● **GOAL OF THE EXERCISE**: Please reproduce each of the following entries exactly.

● **DATASET**:

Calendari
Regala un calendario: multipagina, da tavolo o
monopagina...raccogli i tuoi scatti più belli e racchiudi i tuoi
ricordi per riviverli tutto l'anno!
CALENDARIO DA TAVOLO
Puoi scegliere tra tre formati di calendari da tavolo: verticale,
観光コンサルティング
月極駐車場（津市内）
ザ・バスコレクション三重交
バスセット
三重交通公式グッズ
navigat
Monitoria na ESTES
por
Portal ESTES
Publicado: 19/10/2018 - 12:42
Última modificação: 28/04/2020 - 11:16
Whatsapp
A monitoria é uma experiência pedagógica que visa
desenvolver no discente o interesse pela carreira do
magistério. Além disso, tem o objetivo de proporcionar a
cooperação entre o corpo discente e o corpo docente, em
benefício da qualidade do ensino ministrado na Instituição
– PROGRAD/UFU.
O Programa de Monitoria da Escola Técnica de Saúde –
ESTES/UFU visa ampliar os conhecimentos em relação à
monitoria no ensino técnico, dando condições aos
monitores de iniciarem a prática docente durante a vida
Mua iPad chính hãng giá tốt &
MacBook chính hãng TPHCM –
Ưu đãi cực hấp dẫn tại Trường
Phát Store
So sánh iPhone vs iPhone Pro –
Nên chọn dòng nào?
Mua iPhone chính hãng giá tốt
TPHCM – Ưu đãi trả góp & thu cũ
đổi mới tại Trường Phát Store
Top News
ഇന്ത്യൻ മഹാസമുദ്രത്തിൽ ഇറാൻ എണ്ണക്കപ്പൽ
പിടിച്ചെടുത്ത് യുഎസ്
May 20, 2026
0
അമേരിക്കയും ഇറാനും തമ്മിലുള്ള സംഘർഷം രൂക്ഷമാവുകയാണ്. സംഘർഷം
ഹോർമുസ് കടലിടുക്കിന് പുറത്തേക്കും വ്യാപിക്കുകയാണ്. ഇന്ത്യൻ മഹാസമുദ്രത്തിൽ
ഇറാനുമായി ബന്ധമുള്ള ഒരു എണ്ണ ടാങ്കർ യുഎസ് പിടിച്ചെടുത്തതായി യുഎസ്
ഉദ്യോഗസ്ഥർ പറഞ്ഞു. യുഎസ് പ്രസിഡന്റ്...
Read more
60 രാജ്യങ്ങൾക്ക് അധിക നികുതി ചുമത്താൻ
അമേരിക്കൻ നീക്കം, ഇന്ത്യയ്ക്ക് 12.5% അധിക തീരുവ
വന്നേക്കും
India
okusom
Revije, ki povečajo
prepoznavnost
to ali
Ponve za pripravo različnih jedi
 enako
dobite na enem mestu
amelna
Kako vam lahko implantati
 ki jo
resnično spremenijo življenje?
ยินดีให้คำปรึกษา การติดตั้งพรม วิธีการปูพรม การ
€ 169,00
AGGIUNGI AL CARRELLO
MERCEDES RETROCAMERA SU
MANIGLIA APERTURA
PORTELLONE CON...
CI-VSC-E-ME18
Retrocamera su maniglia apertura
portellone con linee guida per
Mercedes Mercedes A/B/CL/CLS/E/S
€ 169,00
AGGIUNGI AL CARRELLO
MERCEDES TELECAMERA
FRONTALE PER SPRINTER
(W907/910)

● **OUTPUT FOR THIS EXERCISE**:
Calendari
Regala un calendario: multipagina, da tavolo o
monopagina...raccogli i tuoi scatti più belli e racchiudi i tuoi
ricordi per riviverli tutto l'anno!
CALENDARIO DA TAVOLO
Puoi scegliere tra tre formati di calendari da tavolo: verticale,
観光コンサルティング
月極駐車場（津市内）
ザ・バスコレクション三重交
バスセット
三重交通公式グッズ
navigat
Monitoria na ESTES
por
Portal ESTES
Publicado: 19/10/2018 - 12:42
Última modificação: 28/04/2020 - 11:16
Whatsapp
A monitoria é uma experiência pedagógica que visa
desenvolver no discente o interesse pela carreira do
magistério. Além disso, tem o objetivo de proporcionar a
cooperação entre o corpo discente e o corpo docente, em
benefício da qualidade do ensino ministrado na Instituição
– PROGRAD/UFU.
O Programa de Monitoria da Escola Técnica de Saúde –
ESTES/UFU visa ampliar os conhecimentos em relação à
monitoria no ensino técnico, dando condições aos
monitores de iniciarem a prática docente durante a vida
Mua iPad chính hãng giá tốt &
MacBook chính hãng TPHCM –
Ưu đãi cực hấp dẫn tại Trường
Phát Store
So sánh iPhone vs iPhone Pro –
Nên chọn dòng nào?
Mua iPhone chính hãng giá tốt
TPHCM – Ưu đãi trả góp & thu cũ
đổi mới tại Trường Phát Store
Top News
ഇന്ത്യൻ മഹാസമുദ്രത്തിൽ ഇറാൻ എണ്ണക്കപ്പൽ
പിടിച്ചെടുത്ത് യുഎസ്
May 20, 2026
0
അമേരിക്കയും ഇറാനും തമ്മിലുള്ള സംഘർഷം രൂക്ഷമാവുകയാണ്. സംഘർഷം
ഹോർമുസ് കടലിടുക്കിന് പുറത്തേക്കും വ്യാപിക്കുകയാണ്. ഇന്ത്യൻ മഹാസമുദ്രത്തിൽ
ഇറാനുമായി ബന്ധമുള്ള ഒരു എണ്ണ ടാങ്കർ യുഎസ് പിടിച്ചെടുത്തതായി യുഎസ്
ഉദ്യോഗസ്ഥർ പറഞ്ഞു. യുഎസ് പ്രസിഡന്റ്...
Read more
60 രാജ്യങ്ങൾക്ക് അധിക നികുതി ചുമത്താൻ
അമേരിക്കൻ നീക്കം, ഇന്ത്യയ്ക്ക് 12.5% അധിക തീരുവ
വന്നേക്കും
India
okusom
Revije, ki povečajo
prepoznavnost
to ali
Ponve za pripravo različnih jedi
 enako
dobite na enem mestu
amelna
Kako vam lahko implantati
 ki jo
resnično spremenijo življenje?
ยินดีให้คำปรึกษา การติดตั้งพรม วิธีการปูพรม การ
€ 169,00
AGGIUNGI AL CARRELLO
MERCEDES RETROCAMERA SU
MANIGLIA APERTURA
PORTELLONE CON...
CI-VSC-E-ME18
Retrocamera su maniglia apertura
portellone con linee guida per
Mercedes Mercedes A/B/CL/CLS/E/S
€ 169,00
AGGIUNGI AL CARRELLO
MERCEDES TELECAMERA
FRONTALE PER SPRINTER
(W907/910)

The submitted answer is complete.